* **EXERCISE AIM**
Please express the rows below as a two-column CSV with the headers input and output, one line per row. Put each row's text and its answer in a quoted field, turn line breaks into spaces, and leave the pictures out.

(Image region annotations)
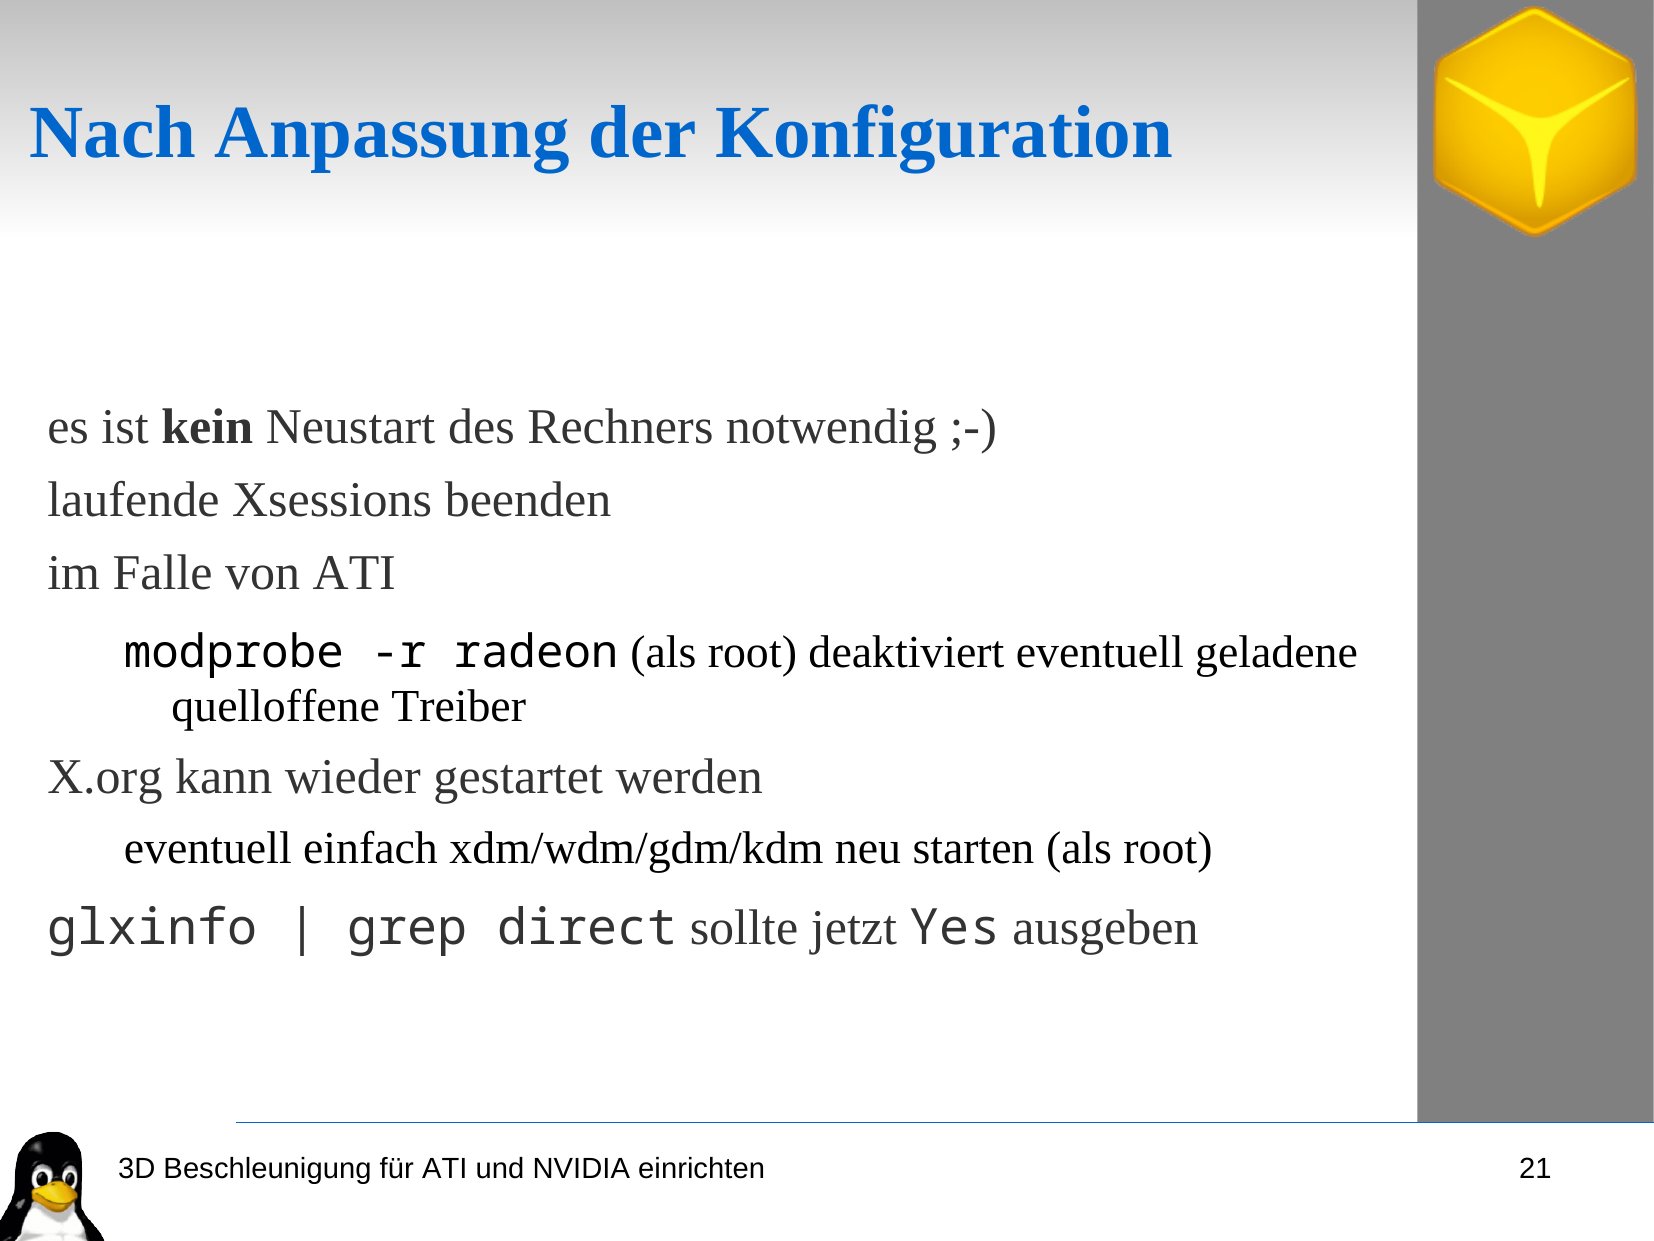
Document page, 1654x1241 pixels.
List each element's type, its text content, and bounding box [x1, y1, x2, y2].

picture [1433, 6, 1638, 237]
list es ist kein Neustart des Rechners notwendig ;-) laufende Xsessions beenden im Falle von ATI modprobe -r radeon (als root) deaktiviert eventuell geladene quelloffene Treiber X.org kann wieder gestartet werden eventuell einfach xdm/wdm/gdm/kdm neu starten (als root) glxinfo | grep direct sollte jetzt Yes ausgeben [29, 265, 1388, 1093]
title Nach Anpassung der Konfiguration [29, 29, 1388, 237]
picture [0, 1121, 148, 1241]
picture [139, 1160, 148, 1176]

* **ANSWER TO THE PROBLEM**
input,output
"Document page, 1654x1241 pixels. List each element's type, its text content, and bounding box [x1, y1, x2, y2].","picture [1433, 6, 1638, 237] list es ist kein Neustart des Rechners notwendig ;-) laufende Xsessions beenden im Falle von ATI modprobe -r radeon (als root) deaktiviert eventuell geladene quelloffene Treiber X.org kann wieder gestartet werden eventuell einfach xdm/wdm/gdm/kdm neu starten (als root) glxinfo | grep direct sollte jetzt Yes ausgeben [29, 265, 1388, 1093] title Nach Anpassung der Konfiguration [29, 29, 1388, 237] picture [0, 1121, 148, 1241] picture [139, 1160, 148, 1176]"